At the same time, we also compared the research results of other researchers based on this data set. For example, Strack et al. also conducted experiments on the same data set [42]. They used HbA1c, or glycosylated hemoglobin, as an indicator to predict the probability of readmission of patients with diabetes after treatment. In the study, the researchers also noticed that few researchers studied diabetes care during hospitalization, so they proposed to use the data set of inpatient care records to predict the relationship between the patients’ readmission in the short term. The key of their study was to use multivariate logistic regression to fit the relationship between HbA1c value and the short-term readmission of patients. However, due to the small sample size of HbA1c value in this data set, the results of this study only prove that there is a relationship between HbA1c value and the probability of readmission. Compared with the study of Strack et al., we considered a number of admission records. Firstly, we use the deep convolutional neural network to extract features and make full use of the useful features in the data set. At the same time, we combine with the bagging integrated method for classification, and the reliable prediction effect is achieved.

5. Conclusion

With the increasing rate of epidemic disease (like cancer and diabetes), the human health has been seriously threatened, so it is necessary to study the prevention and treatment of epidemic diseases. In view of this, the deep learning technology was used to analyze the data of diabetes inpatient cases, which can help mine valuable treatment rules from them and assist doctors in diagnosis and treatment and improve treatment efficiency.
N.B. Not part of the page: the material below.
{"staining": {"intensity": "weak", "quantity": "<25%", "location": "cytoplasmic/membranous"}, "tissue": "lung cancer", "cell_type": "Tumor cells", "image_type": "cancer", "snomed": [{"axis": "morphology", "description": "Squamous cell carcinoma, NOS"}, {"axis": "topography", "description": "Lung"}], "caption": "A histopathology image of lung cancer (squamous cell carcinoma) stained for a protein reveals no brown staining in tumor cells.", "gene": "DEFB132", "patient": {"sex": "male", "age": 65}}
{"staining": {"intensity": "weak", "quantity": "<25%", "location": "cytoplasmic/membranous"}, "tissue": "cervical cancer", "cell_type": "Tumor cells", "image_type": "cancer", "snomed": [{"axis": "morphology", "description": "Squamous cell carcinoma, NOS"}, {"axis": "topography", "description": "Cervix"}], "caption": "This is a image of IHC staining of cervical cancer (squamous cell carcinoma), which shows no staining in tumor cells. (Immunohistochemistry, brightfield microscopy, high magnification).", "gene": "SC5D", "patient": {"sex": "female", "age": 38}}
Due to the large number of features and large amount of data in this data set, an improved deep convolutional neural network algorithm is proposed to predict the condition of diabetes, so as to improve the classification accuracy of deep CNN. The improved deep CNN can take the advantages of the bagging integrated classification algorithm based on the deep CNN. In order to demonstrate the effectiveness of the improved algorithm, the comparative experiments were conducted among the traditional neural network and classifiers. The experimental results prove that the improved algorithm does improve the classification accuracy and stability. Because of the large sample size of the data set, good experimental results can be achieved in the convolutional neural network. However, the convolutional neural network requires a large amount of data and data characteristics; the experimental results for the small sample data set are not ideal. The classification of small samples is worth further study.

Data Availability

All relevant data are within the paper.

Conflicts of Interest

The author declares that there are no conflicts of interest.